As Szakal notes, a solid grasp of science matters considering research drives policy and healthcare decisions. We can’t possibly expect every paper to get it right, but unfortunately, we also have to factor in biased researchers pushing forward their agendas. While the publication of such research is troublesome, Szakal takes particular issue with the authors and publications that continue to cite them after they’ve been retracted.

More than just a critique, however, Szakal suggests a path forward.
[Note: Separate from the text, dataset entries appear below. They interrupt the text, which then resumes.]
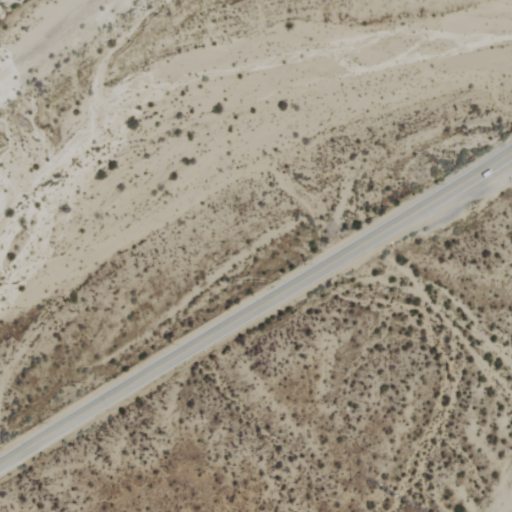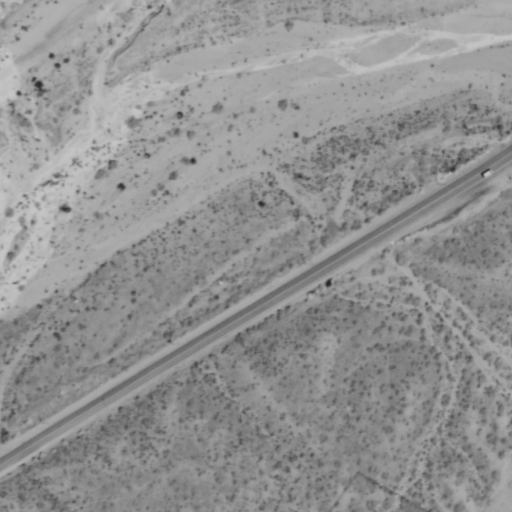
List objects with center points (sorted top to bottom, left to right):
road: (256, 310)
airport: (365, 499)
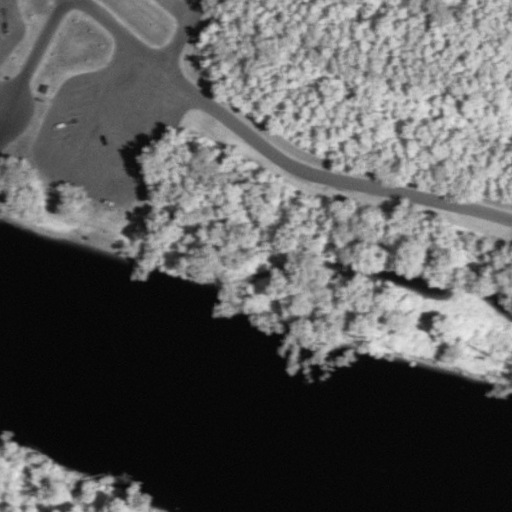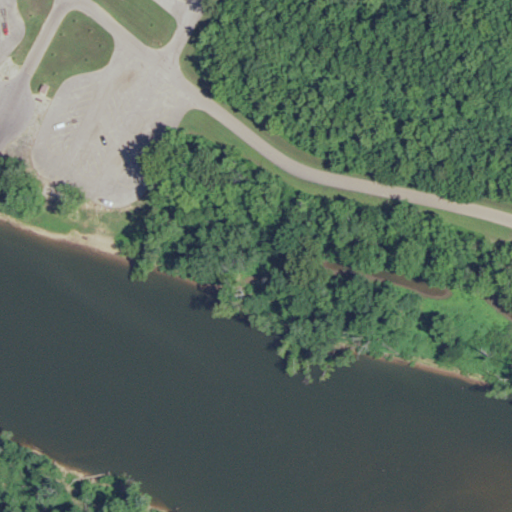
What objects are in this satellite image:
road: (180, 35)
road: (31, 62)
road: (271, 156)
river: (251, 421)
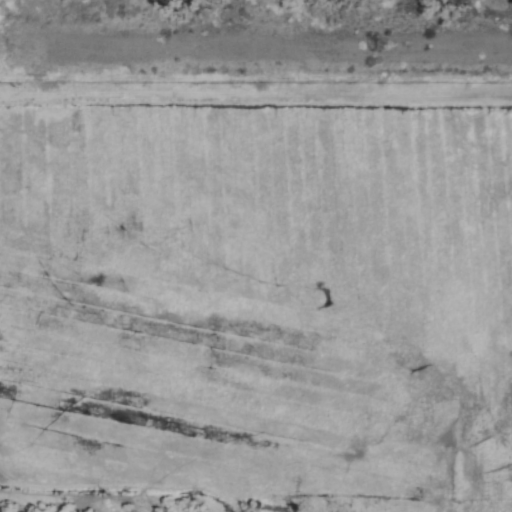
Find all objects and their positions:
wastewater plant: (251, 50)
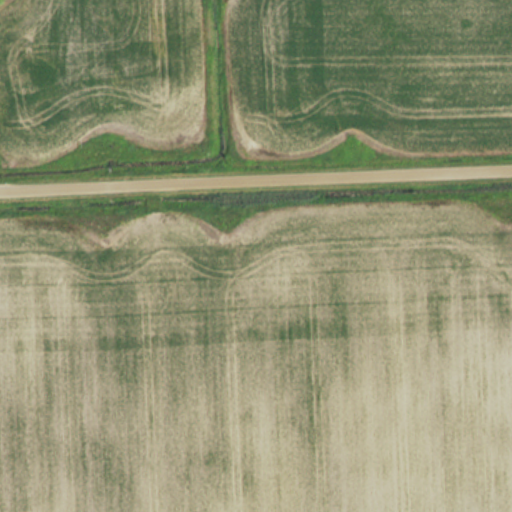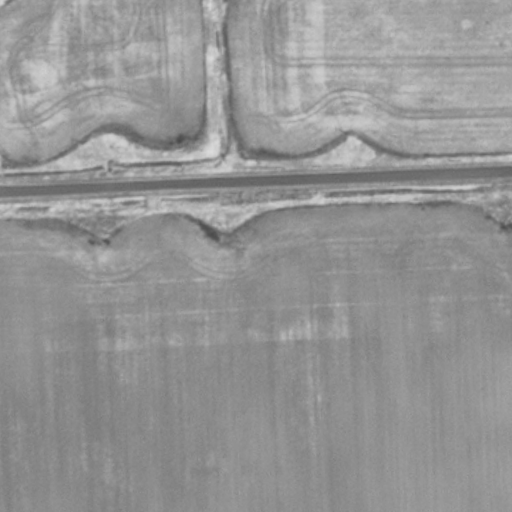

“In each and every publication, author guidelines should include that the author is needed to check all citations for possible retractions. Today numerous citation software are available to do this with ease; such as Zotero, scite.ai, and RedacTek alert users for any retracted papers in the reference list. As well as more care from authors, preventing post-retraction citations is a responsibility of publishers too. Along with double-checking the reference list of papers to be published, they should also make sure that retraction notices appear on all platforms where the study is available.”

The past year has proven how dangerous scientific misinformation (and, even more disturbingly, disinformation) is to public health measures. The frantic urgency of social media platforms and the speed with which we consume headlines without reading articles makes teaching good science even more daunting. At the very least, we need the gatekeepers to take more responsibility for their publication process. Being the first to break bad science is way more socially damaging than being the tenth to publish science worth repeating.